Keeping Our Identity as God's People

Oleh: Redaksi
Daniel berketetapan untuk tidak menajiskan dirinya dengan santapan raja dan dengan anggur yang biasa diminum raja; dimintanyalah kepada pemimpin pegawai istana itu, supaya ia tak usah menajiskan dirinya. –Daniel 1:8

 

Apa yang akan Anda lakukan apabila tiba-tiba mendapatkan tugas atau pekerjaan dimana Anda, dan mungkin beberapa rekan, merupakan satu-satunya orang Kristen? Atau, apakah yang akan Anda lakukan, apabila ada perintah dari atasan yang secara langsung bersinggungan dengan praktik iman Anda (mis. Kebersamaan kantor pada hari Minggu)? Hal semacam itu pula yang dihadapi oleh Daniel dan ketiga temannya, yaitu Hananya, Misael, dan Azarya.

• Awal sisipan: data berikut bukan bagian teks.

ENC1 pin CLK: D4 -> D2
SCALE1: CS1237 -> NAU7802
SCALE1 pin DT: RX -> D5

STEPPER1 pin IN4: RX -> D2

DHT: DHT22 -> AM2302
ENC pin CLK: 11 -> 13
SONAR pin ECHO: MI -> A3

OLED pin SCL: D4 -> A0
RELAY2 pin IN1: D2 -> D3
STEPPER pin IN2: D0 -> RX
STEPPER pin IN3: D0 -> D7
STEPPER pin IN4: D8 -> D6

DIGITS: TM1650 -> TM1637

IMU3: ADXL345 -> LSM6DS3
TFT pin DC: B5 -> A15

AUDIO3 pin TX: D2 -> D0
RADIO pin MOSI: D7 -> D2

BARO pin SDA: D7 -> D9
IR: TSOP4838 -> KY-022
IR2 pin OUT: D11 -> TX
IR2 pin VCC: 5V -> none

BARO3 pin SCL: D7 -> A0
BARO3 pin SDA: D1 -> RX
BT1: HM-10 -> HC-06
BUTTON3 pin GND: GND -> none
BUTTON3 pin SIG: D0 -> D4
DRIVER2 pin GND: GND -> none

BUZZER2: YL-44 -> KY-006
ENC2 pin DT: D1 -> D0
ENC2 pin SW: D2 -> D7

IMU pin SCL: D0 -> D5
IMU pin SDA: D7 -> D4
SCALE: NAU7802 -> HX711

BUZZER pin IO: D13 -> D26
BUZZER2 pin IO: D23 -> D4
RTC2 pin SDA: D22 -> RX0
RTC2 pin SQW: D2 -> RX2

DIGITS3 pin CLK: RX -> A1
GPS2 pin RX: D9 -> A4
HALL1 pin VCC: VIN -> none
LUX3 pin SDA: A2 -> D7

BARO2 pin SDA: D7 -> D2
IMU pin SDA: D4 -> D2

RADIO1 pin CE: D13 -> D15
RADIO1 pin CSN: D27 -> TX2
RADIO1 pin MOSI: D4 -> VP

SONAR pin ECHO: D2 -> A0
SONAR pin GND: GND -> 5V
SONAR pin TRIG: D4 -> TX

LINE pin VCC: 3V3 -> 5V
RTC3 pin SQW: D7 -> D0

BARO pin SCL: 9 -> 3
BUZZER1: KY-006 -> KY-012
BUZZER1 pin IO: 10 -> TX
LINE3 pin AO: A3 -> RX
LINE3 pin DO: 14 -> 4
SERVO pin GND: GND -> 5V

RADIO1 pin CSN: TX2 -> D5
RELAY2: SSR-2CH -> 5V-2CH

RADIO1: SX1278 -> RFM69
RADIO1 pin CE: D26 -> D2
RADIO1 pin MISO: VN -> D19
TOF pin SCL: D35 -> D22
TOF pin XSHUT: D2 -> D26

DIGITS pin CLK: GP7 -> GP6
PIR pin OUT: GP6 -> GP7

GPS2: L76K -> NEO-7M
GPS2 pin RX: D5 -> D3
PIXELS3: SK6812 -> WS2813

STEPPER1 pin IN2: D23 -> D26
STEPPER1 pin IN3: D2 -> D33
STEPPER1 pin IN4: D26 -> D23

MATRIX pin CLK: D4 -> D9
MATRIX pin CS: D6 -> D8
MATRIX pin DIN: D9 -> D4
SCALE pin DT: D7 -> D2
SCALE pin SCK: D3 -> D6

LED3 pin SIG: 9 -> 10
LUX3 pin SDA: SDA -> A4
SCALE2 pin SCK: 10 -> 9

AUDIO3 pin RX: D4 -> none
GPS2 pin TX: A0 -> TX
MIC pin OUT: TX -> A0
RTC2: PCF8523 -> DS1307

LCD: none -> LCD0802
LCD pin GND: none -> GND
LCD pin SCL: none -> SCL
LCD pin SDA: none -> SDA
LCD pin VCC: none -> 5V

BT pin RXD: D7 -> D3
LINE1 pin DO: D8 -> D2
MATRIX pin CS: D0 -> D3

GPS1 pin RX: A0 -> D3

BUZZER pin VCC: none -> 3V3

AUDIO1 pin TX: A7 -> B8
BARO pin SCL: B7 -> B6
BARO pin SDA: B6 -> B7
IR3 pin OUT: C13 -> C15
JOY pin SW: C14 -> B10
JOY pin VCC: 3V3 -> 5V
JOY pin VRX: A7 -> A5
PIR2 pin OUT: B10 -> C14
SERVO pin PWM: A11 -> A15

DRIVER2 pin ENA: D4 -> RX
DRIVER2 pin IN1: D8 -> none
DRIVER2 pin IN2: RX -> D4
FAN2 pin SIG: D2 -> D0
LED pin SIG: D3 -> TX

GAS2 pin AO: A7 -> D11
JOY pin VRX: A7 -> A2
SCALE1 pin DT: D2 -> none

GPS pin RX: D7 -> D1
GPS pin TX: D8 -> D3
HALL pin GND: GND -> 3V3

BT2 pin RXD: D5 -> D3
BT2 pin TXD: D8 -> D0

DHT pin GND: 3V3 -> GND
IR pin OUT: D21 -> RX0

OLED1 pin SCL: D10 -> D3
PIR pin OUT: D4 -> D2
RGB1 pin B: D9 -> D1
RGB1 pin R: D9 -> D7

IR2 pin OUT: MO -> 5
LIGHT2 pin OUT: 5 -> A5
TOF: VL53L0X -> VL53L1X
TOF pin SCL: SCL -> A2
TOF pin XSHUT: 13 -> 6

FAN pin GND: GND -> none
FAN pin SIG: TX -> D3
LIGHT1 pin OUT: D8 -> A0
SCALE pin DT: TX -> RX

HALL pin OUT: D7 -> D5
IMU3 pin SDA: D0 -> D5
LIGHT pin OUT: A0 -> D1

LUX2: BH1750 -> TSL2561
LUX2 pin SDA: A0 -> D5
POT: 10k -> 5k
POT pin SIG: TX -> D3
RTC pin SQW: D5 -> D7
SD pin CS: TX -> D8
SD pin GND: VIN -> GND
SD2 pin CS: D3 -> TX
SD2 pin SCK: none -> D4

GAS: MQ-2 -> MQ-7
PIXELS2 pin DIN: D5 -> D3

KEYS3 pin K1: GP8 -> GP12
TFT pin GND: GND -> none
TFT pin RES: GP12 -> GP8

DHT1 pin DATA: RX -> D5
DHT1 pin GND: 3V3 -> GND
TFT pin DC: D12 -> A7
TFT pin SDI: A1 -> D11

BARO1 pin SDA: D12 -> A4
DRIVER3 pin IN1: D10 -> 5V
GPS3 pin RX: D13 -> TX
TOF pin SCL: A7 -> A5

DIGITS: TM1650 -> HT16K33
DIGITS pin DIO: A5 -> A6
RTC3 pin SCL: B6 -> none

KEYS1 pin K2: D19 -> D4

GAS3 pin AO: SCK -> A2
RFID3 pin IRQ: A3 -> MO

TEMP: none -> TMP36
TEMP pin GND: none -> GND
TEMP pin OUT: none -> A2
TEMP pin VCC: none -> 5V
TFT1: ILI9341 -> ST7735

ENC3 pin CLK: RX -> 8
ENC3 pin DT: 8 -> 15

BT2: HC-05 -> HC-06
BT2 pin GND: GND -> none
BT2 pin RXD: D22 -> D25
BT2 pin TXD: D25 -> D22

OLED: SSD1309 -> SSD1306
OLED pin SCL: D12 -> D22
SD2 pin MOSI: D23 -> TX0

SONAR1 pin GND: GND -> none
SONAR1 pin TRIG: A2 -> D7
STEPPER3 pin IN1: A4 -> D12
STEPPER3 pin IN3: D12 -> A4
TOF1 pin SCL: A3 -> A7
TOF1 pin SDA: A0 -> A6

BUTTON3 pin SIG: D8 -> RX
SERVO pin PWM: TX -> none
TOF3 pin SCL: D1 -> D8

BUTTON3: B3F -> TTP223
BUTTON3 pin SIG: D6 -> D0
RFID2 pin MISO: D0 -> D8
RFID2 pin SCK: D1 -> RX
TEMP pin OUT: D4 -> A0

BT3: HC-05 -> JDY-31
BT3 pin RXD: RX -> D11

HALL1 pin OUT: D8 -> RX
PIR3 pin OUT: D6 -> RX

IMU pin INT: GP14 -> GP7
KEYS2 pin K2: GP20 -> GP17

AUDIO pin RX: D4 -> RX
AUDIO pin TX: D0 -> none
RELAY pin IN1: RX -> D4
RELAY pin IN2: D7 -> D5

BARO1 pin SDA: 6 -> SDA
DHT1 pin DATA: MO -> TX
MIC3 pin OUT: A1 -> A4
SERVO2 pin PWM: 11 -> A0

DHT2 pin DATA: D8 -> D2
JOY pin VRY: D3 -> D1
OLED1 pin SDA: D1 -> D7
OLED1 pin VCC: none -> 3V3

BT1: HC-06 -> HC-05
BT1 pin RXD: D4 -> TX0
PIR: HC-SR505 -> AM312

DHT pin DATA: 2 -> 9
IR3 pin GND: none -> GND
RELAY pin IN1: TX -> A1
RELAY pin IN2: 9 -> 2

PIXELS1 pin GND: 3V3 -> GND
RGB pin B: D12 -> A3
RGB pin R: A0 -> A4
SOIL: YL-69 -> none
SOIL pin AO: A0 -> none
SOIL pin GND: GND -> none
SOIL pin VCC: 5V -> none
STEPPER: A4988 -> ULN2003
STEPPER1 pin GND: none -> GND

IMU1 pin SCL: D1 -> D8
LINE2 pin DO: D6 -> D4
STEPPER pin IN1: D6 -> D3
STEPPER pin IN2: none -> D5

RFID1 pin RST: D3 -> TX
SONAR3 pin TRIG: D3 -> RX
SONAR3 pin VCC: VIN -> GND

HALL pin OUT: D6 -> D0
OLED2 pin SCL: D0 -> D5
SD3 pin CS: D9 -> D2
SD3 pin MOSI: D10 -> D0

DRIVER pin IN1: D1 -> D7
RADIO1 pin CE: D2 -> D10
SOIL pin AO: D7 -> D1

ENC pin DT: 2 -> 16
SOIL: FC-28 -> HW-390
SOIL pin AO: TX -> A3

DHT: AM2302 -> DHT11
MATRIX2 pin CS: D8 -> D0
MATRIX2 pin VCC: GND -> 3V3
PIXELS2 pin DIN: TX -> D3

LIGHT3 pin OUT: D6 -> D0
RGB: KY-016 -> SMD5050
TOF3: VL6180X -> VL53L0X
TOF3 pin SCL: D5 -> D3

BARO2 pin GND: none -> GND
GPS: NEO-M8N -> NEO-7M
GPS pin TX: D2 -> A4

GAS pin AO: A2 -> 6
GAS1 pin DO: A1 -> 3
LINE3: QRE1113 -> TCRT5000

Dalam sekejap mata, keempat pemuda Yerusalem tersebut mengalami perubahan nasib yang sangat drastis. Negeri mereka diserang, dan para anak bangsawan tersebut menjadi orang-orang yang dipilih untuk ditawan dan dipekerjakan ke negeri penjajah. Di istana Babel, mereka diberikan nama-nama baru dan diberikan menu santapan raja. Namun, Daniel dan teman-temannya menolak “fasilitas” kedua karena menurut keyakinan iman mereka, makanan dan minuman dari santapan raja akan menajiskan diri mereka, menghapus identitas mereka sebagai umat TUHAN—selain mengandung bahan-bahan makanan yang diharamkan oleh hukum Taurat, sajian untuk raja biasanya terlebih dahulu dipersembahkan kepada dewa sesembahan mereka.

Kisah selanjutnya tentu kita telah ketahui bersama, yakni bahwa akhirnya keempat tawanan tersebut dapat menjaga kekudusan dan identitas mereka karena Allah mengaruniakan kasih dan sayang dari pemimpin pegawai istana, yang mengabulkan permohonan mereka setelah mengadakan percobaan selama sepuluh hari. Selain itu, kepada mereka dikaruniakan kepandaian dan hikmat hingga sepuluh kali lipat dari semua orang berilmu di kerajaan itu (lih. Daniel 1:20).

Akan tetapi meski berada di negeri yang jauh, Daniel dan teman-temannya tetap meyakini, bahwa kuasa serta penyertaan TUHAN tidak terbatas di Yerusalem saja, melainkan hingga ke negeri tempat mereka ditawan. Identitas mereka sebagai umat TUHAN tidak pernah mereka sembunyikan. Untuk hal seperti pemberian nama baru (Daniel menjadi Beltsazar, Hananya menjadi Sadrakh, Misael menjadi Mesakh, dan Azarya menjadi Abednego), mereka dapat menerimanya, namun untuk hal yang terkait langsung dengan identitas serta kekudusan sebagai umat Allah, mereka tak berkompromi. Tak ada dalih bersikap “profesional” atau “toleran”. Oleh karena itulah, TUHAN berkenan atas mereka dan mengaruniakan pengetahuan serta hikmat yang tak ada duanya di seluruh kerajaan Babel.

Sebagai umat Tuhan yang berada di tengah-tengah dunia kerja serta profesi yang tak mengenal Allah, kita dapat mengambil teladan dari Daniel, Hananya, Misael, dan Azarya ketika ditawan di Babel. Kita harus menetapkan garis batas kompromi terhadap kebiasaan, aturan, serta perintah yang dapat menghalangi relasi kita dengan Allah, di dalam keyakinan, bahwa Dia akan memberikan solusi terbaik (dalam kasus Daniel dan teman-temannya, Allah mengaruniakan kasih dan sayang dari pemimpin pegawai istana terhadap mereka).

Di tahun yang baru ini, marilah kita menjadi Daniel-Hananya-Misael-Azarya masa kini, yang tetap teguh menjadi identitas sebagai umat Allah, yang tidak menjadi serupa dengan lingkungan sekeliling kita, tetapi berubah oleh pembaruan budi kita, sehingga kita dapat membedakan manakah kehendak Allah: apa yang baik, yang berkenan kepada Allah, dan yang sempurna (lih. Roma 12:2).